According to this law, if two plants that differ in just one trait (black and white) are crossed,
then the resulting hybrids will be uniform in the chosen trait (either black or white, not blue).
This is not entirely true as later geneticists demonstrated intermediate phenotypes resulting
from codominant heterozygous expression. The second law is the principle of segregation. It
states that for any particular trait, the pair of alleles of each parent separate and only one allele
passes from each parent to an offspring. Which allele in a parent’s pair of alleles is inherited is a
matter of pure chance. For example if there are two alleles with one determining white colour
and one determining black colour in the fi rst generation, then these two alleles segregate and
only one of them from each parent could be passed on to the second generation.

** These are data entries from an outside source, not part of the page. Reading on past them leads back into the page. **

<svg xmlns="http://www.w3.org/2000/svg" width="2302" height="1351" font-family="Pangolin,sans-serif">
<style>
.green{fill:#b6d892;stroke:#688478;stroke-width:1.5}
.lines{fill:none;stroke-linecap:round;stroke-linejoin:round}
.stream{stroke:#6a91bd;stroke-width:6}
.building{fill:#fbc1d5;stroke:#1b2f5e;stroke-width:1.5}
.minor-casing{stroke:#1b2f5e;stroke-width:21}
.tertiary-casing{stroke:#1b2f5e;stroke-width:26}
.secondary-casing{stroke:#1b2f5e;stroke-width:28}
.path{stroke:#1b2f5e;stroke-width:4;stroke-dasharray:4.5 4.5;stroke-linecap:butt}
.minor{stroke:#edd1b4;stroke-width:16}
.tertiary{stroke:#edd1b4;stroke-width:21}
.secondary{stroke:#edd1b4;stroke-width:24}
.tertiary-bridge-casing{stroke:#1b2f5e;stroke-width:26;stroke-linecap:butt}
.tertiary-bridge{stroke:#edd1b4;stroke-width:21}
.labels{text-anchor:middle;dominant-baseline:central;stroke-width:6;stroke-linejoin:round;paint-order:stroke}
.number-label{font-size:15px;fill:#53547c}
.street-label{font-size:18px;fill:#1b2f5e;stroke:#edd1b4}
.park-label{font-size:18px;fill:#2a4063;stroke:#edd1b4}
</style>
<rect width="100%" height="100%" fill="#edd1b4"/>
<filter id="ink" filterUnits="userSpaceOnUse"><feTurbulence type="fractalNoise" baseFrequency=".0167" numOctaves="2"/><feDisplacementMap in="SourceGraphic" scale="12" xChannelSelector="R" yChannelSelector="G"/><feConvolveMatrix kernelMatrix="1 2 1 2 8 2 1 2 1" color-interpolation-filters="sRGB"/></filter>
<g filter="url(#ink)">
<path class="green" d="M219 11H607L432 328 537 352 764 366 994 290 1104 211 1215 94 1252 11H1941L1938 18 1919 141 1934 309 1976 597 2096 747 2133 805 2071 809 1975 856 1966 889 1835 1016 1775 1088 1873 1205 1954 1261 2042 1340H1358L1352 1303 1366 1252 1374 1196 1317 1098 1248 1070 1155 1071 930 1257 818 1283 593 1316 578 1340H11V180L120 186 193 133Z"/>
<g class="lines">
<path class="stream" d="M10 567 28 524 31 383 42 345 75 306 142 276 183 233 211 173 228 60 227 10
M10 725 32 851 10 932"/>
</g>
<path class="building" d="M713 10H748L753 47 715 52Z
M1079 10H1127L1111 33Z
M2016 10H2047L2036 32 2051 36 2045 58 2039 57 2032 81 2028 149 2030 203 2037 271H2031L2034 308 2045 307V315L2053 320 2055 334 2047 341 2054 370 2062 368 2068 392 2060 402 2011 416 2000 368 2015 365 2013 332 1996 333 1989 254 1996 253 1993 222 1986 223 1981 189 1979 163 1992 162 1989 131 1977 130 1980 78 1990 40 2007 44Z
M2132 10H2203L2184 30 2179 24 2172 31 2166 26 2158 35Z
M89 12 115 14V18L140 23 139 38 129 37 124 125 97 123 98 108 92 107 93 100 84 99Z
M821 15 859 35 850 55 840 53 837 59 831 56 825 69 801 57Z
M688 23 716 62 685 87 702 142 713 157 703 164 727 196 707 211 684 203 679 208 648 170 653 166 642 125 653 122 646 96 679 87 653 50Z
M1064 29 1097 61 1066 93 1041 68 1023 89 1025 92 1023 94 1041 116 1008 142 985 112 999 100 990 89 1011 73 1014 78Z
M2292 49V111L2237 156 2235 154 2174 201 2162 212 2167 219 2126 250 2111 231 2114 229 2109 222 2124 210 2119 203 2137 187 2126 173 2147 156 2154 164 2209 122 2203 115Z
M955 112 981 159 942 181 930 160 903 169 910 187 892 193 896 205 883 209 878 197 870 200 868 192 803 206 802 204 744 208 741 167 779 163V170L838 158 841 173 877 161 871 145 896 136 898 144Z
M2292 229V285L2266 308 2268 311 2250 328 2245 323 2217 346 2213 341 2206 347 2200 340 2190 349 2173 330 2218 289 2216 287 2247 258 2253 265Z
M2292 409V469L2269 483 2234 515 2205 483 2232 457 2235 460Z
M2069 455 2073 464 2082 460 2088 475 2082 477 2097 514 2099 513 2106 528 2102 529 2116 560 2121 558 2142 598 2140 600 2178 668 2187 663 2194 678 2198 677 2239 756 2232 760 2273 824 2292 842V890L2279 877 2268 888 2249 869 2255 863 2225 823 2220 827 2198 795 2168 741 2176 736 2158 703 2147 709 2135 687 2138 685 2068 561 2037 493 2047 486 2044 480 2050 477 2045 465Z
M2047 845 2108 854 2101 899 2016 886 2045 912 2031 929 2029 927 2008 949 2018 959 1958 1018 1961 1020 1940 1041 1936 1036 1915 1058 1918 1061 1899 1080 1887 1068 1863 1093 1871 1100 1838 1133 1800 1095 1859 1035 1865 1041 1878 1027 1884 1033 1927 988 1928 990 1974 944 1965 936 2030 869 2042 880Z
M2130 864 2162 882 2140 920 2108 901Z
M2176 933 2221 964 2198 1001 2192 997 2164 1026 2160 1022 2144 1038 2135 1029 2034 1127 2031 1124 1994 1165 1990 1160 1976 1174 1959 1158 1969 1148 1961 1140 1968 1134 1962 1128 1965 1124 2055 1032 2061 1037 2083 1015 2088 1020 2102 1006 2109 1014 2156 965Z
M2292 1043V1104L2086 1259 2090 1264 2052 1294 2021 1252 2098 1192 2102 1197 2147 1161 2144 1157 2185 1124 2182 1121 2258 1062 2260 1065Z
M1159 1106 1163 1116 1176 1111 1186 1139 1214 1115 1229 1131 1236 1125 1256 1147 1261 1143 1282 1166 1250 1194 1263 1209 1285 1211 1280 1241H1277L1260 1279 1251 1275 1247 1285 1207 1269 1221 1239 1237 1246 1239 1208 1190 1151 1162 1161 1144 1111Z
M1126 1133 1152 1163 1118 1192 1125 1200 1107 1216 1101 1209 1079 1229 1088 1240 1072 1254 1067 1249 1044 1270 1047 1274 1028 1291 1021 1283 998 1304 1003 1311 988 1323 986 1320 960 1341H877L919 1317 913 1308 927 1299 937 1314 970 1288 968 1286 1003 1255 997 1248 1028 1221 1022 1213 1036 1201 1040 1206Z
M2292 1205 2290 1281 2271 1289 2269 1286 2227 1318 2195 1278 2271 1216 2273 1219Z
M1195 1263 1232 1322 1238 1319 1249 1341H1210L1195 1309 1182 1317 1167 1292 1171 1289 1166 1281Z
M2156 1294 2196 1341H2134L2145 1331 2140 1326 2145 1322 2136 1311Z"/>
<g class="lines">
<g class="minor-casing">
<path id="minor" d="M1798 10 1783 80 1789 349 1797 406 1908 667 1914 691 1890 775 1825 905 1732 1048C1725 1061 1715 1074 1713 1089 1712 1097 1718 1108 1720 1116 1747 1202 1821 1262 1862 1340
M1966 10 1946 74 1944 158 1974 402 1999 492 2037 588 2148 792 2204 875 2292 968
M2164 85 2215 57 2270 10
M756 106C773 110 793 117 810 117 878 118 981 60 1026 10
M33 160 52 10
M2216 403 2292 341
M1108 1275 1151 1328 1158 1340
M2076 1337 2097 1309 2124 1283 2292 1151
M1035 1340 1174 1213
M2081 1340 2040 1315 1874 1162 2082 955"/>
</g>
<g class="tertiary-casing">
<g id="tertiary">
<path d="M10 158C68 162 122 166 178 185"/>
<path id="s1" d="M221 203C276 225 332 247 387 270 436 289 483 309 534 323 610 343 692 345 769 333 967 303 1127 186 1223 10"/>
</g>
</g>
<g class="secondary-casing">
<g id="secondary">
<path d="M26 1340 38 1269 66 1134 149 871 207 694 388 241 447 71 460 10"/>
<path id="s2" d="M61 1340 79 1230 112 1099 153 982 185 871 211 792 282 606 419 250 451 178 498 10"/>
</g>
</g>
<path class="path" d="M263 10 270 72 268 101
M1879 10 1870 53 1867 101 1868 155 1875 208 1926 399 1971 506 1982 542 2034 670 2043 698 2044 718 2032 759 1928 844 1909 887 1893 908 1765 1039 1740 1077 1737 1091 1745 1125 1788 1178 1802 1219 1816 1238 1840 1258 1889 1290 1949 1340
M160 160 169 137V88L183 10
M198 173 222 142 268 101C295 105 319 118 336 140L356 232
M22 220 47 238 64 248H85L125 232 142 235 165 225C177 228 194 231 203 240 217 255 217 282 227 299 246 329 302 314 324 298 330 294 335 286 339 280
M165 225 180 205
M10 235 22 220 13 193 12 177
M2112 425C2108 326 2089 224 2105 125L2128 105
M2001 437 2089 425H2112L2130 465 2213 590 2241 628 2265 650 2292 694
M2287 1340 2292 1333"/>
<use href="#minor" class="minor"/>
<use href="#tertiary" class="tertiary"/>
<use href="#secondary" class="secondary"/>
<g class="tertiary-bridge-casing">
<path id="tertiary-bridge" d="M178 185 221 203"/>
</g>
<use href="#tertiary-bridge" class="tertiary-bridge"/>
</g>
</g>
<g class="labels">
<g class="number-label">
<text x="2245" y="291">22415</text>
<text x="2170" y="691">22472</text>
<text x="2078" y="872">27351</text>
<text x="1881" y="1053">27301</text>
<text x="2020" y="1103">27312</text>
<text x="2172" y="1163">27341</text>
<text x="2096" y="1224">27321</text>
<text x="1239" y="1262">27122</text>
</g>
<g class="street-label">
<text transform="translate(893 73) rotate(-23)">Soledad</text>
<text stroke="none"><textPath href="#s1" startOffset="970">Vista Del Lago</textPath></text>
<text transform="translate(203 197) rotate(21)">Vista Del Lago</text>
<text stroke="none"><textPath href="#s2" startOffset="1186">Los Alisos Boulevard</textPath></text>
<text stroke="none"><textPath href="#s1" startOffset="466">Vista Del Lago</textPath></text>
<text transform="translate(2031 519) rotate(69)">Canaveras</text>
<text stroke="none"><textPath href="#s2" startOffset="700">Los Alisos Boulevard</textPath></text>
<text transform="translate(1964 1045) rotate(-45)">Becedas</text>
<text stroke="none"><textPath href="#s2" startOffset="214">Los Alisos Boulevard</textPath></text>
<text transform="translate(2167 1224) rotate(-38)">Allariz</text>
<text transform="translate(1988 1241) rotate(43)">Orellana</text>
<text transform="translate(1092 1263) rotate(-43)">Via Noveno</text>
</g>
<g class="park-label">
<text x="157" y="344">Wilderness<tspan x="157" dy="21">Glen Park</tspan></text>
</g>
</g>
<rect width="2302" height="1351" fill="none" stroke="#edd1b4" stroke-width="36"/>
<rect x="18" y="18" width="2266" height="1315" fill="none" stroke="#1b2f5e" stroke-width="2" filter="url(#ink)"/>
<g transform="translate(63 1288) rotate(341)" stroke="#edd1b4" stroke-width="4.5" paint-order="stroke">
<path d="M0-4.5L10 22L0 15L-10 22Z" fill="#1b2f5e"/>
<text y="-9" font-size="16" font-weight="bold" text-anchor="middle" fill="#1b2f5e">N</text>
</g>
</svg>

This was
later proved to be true by studying chromosomes during cell division. The third principle is the
principle of independent assortment. It states that different pairs of alleles are passed to offspring
independently of each other. The result is that new combinations of genes present in neither
parent are possible. As a very simplistic example, if a man with blue eyes and brown hair fathers
a child with a woman with brown eyes and black hair, their offspring can have blue eyes and black
hair. The inheritance of blue eyes does not take brown hair ‘with it’; these traits are independently
assorted. Thus Mendelian principles are applicable to human genetics as well. Note that all traits
studied using Mendelian genetics refer to categorical, all-or-none, traits, that is black vs. brown,
blue vs. brown, tall vs. short, etc. It does not apply with the same simplicity to dimensional traits
such as IQ or blood pressure.
Which of the following patterns of inheritance can skip generations and can
affect individuals with unaffected parents?
A. Autosomal dominant with complete penetrance
B. Autosomal recessive
C. X-linked dominant
D. Mitochondrial inheritance
E. None of the above
B. Autosomal recessive traits skip generations and may ‘catch families unaware’. Assuming a
good degree of penetrance, an autosomal dominant pattern affects all generations. Mitochondrial
diseases will affect all generations but via maternal inheritance. X-linked recessive disorders can
skip generations but not X-linked dominant. Autosomal recessive diseases are clinically expressed
only in homozygous states. Most commonly, the homozygote is produced by the union of two
heterozygous parents (carriers) who themselves will be unaware of harbouring such an allele.
The recurrence risk in children born to such parents is 25%. If an affected homozygote marries a
heterozygote the recurrence risk is 50%. Consanguinity (union between relatives) increases the
likelihood of inheriting autosomal recessive diseases as related parents may have both inherited
carrier status for the same disease from their common ancestor.